The decision to partially reopen the site has sharply divided the families of the victims and their supporters. Outside the camp, a massive painted rock bearing the word 'Angels' stands as a solemn memorial to those lost. Britt Eastland, the director of Camp Mystic Cypress Lake, admitted in court proceedings that attempting to reopen was not an easy choice. Nevertheless, he expressed hope that the initiative would prove healing for both campers and their families. Eastland highlighted specific safety enhancements, including the installation of a new River Sentry flood warning system and the placement of a full-time therapist on-site to assist potentially traumatized youth.

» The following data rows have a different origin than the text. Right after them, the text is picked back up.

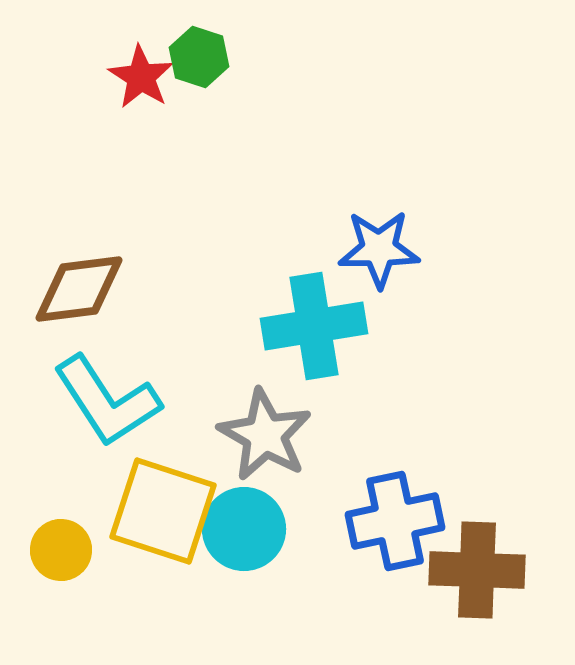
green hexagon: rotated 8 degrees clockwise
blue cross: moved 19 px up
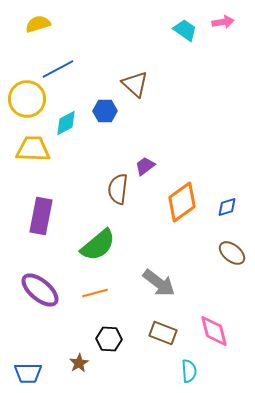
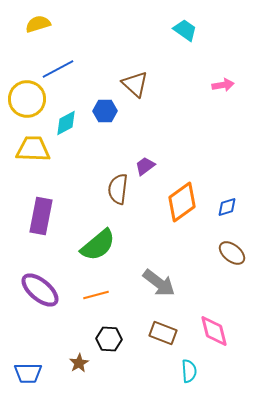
pink arrow: moved 63 px down
orange line: moved 1 px right, 2 px down
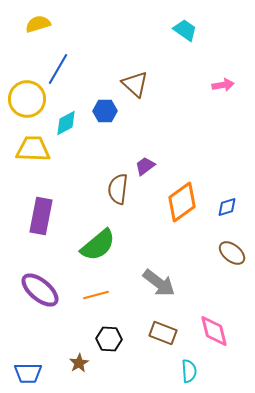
blue line: rotated 32 degrees counterclockwise
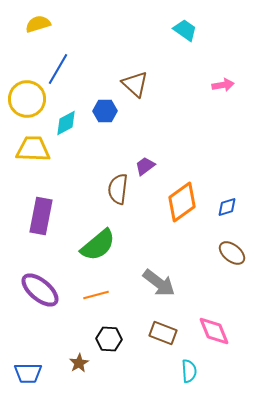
pink diamond: rotated 8 degrees counterclockwise
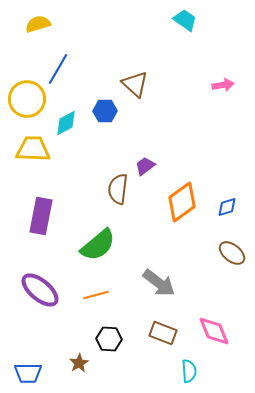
cyan trapezoid: moved 10 px up
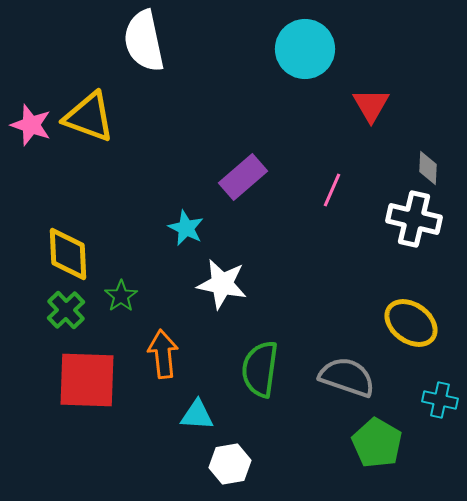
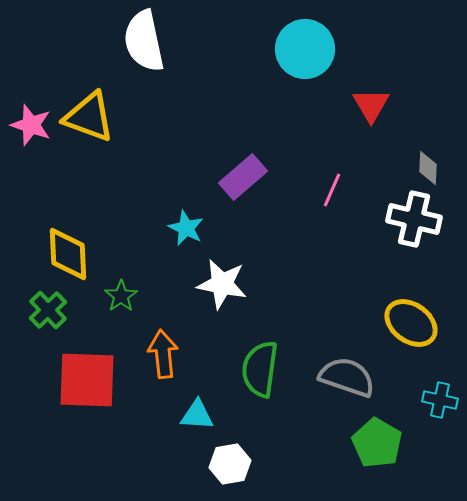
green cross: moved 18 px left
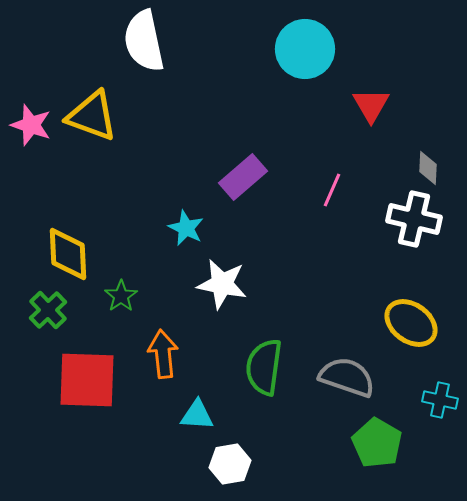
yellow triangle: moved 3 px right, 1 px up
green semicircle: moved 4 px right, 2 px up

Bonner emphasized that no amount of action can resurrect Lila or the other 26 'angels' who perished in what their families describe as a preventable tragedy. "I would give literally anything, including my own life, to have my daughter back, but the only thing left to do is to make sure that it never happens again," he said. He fondly recalled his daughter as an energetic nine-year-old who loved soccer and fishing, describing her as "an amazing nine-year-old, a beautiful big sister, and a great friend, [who] truly put the happiness and wellbeing of others in front of herself," his voice breaking with emotion.
In response to the tragedy, Bonner co-founded the Campaign for Camp Safety alongside the parents of Heaven's 27, aiming to secure safety standards for camps nationwide. Their efforts in Texas have already yielded historic results with the enactment of the Heaven's 27 Camp Safety Act and the Youth Camper Act last September. These laws prohibit sleeping cabins in flood-prone areas, mandate a public registry for licensed camps, and require detailed, up-to-date emergency action plans. Furthermore, the campaign's grant program, which supports non-profit camps in Texas struggling to implement safety protocols, has already distributed $232,000 in funding, according to Bonner. Concluding his plea, he asserted, "Our girls are absolute heroes, because they will save untold numbers of lives we may never know.